Kasus Bandar Narkoba Ko Erwin Segera Disidang
Pilihan Editor: Modus Baru Peredaran Narkoba di Bali
Tempatdonasi.com – Kasus narkotika, psikotropika, dan zat adiktif lainnya yang melibatkan Erwin Iskandar alias Ko Erwin kini memasuki babak penyidikan baru. Dalam proses ini, penyidik Bareskrim Polri telah menyelesaikan pembuatan berkas perkara, sehingga perkara bandar narkoba tersebut siap untuk dibawa ke pengadilan di Bima, Nusa Tenggara Barat. Hal ini memperlihatkan langkah maju dalam upaya menegakkan hukum terhadap jaringan peredaran narkoba yang selama ini dianggap menggerogoti masyarakat.
“Proses pelimpahan tersangka dan barang bukti berjalan aman, tertib, dan lancar,” ujar Brigadir Jenderal Eko Hadi Santoso, Direktur Tindak Pidana Narkoba Bareskrim Polri, dalam keterangan tertulis yang diterbitkan pada hari Kamis, 25 Juni 2026. Ia menegaskan bahwa berkas perkara P21, yang merupakan tahap II penuntutan, telah dianggap lengkap oleh jaksa penuntut.
Dilakukan pada hari Rabu, 24 Juni 2026, proses pelimpahan dilakukan di Kejaksaan Negeri Bima.

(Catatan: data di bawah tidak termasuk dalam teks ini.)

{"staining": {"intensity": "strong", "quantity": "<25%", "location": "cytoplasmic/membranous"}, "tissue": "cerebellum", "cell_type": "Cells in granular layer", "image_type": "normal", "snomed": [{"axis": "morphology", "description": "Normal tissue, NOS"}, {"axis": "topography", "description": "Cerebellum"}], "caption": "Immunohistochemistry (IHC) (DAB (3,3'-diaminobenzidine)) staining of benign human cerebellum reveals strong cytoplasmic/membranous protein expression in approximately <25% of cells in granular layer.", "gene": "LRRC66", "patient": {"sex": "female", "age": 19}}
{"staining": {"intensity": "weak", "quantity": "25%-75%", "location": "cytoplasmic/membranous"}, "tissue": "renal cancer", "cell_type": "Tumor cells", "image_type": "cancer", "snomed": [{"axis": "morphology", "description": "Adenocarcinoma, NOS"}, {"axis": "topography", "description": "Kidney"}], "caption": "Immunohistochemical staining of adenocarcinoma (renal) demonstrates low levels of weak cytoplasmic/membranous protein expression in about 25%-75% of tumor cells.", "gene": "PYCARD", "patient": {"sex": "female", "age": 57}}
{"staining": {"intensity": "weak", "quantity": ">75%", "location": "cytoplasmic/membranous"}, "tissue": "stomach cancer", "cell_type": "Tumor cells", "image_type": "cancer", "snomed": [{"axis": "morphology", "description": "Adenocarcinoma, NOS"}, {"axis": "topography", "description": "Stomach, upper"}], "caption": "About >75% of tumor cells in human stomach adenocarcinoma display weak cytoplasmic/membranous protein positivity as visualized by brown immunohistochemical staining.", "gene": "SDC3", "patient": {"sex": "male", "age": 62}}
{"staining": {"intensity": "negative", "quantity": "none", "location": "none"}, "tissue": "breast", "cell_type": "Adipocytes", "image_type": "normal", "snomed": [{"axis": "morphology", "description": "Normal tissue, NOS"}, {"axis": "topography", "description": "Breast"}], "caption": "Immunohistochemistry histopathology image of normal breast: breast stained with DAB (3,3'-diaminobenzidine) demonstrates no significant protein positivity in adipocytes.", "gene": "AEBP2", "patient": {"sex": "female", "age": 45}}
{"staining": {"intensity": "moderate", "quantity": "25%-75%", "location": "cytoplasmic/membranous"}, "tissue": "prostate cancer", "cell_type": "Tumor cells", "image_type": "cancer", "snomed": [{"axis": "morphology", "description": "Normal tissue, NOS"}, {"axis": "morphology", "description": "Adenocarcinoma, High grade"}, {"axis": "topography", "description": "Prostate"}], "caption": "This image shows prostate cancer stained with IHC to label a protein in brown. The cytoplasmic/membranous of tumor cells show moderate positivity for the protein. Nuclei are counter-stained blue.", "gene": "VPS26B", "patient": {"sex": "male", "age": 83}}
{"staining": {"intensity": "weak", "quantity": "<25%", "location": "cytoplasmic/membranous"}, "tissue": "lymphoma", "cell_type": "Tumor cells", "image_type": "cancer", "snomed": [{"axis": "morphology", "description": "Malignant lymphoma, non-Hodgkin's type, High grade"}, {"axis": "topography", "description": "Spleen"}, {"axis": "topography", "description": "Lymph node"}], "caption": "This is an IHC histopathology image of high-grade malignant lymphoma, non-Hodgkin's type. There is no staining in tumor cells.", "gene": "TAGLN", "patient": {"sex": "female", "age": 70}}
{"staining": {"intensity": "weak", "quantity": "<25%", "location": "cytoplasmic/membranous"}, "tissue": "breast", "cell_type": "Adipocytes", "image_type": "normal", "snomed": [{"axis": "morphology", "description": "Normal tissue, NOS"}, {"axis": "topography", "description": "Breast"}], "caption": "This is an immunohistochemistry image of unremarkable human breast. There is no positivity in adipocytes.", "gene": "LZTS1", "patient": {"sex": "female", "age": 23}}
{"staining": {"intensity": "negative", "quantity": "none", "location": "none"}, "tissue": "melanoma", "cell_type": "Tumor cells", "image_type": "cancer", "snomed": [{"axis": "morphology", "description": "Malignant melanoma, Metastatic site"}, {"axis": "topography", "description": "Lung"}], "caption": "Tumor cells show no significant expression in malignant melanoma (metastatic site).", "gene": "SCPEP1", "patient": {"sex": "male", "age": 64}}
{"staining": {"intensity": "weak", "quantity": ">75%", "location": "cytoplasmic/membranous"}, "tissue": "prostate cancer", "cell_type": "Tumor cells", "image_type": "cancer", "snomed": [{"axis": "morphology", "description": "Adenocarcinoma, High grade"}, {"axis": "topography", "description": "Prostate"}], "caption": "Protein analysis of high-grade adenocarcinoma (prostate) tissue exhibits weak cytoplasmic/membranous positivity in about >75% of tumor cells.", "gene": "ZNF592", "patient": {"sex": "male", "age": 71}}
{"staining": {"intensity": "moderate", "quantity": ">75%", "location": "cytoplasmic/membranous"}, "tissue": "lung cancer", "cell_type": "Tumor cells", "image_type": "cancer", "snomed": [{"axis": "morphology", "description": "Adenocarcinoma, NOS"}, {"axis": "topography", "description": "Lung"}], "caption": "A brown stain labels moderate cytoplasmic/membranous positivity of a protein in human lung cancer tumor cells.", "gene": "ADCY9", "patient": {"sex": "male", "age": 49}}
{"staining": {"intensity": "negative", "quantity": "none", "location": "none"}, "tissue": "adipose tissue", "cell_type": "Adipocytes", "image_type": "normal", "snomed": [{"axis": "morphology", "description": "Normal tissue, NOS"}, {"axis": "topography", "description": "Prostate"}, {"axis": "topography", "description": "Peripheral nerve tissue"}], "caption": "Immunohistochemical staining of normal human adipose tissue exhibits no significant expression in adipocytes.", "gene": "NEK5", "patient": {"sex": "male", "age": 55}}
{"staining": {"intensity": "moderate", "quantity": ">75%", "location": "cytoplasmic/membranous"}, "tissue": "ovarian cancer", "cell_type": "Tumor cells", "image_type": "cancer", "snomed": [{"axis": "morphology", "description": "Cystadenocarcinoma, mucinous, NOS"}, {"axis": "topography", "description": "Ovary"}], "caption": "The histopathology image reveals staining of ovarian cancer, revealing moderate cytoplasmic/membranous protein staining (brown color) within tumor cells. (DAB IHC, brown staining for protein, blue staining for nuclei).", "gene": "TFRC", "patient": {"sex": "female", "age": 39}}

Selain Ko Erwin, ada lima tersangka lain yang terlibat dalam kasus ini. Mereka adalah Akhsan Al Fadhil bin Genda, Malaungi, Ais Setiawati, Abdul Hamid alias Boy, dan Alex Iskandar, yang merupakan saudara kandung Ko Erwin. Barang bukti yang diserahkan ke pengadilan mencakup uang tunai dalam berbagai pecahan, kendaraan bermotor, serta perangkat telekomunikasi.
Didik Putra Kuncoro, mantan Kapolres Bima Kota, telah ditetapkan sebagai tersangka dalam kasus Tindak Pidana Pencucian Uang (TPPU). Ia disangka terlibat dalam penyaluran dana dari kegiatan narkoba ke aktivitas finansial lain. Selain itu, Malaungi dan Ais Setiawati, yang diketahui adalah orang terdekat Ko Erwin, juga terdaftar sebagai tersangka. Keduanya diduga berperan dalam mengelola keuangan dan memperkuat jaringan peredaran narkoba.
Penyidik menyebutkan bahwa Abdul Hamid, yang dikenal sebagai bandar narkoba, berperan penting dalam menggerakkan operasi distribusi. Sementara Alex Iskandar, adik Ko Erwin, dianggap sebagai penghubung antara kegiatan bisnis dan jaringan narkoba. Dalam kasus ini, polisi juga menetapkan tiga tersangka dari keluarga Ko Erwin, yaitu Virda Virginia Pahlevi, Hadi Sumarho, dan Christina Aurelia. Ketiganya disebut sebagai pelaku pencucian uang, dengan nilai aset yang disita mencapai Rp15,3 miliar.
Kasus ini mencerminkan penggunaan modus baru dalam peredaran narkoba, di mana peran pendukung dari sektor keuangan menjadi fokus utama. Bareskrim Polri mencatat bahwa sistem pencucian uang dilakukan secara tersembunyi, dengan transaksi dilakukan melalui rekening pribadi dan penggunaan aset bergerak untuk meminimalkan risiko tertangkap. Mereka menyita properti seperti kendaraan, perhiasan, dan deposito yang diduga didanai oleh kegiatan narkoba.
Ko Erwin, yang merupakan warga Bima, telah menjadi sentral dari investigasi ini. Sebagai bandar besar, ia dianggap mampu mengendalikan rantai distribusi hingga ke tingkat daerah. Kasusnya tidak hanya menunjukkan keterlibatan individu, tetapi juga menjelaskan kemungkinan adanya kolaborasi antara kepolisian dan pihak-pihak tertentu dalam menjalankan bisnis narkoba. Pelimpahan berkas perkara menandai akhir dari tahap penyelidikan dan awal dari proses persidangan yang akan memastikan hukuman yang seharusnya diterima oleh para tersangka.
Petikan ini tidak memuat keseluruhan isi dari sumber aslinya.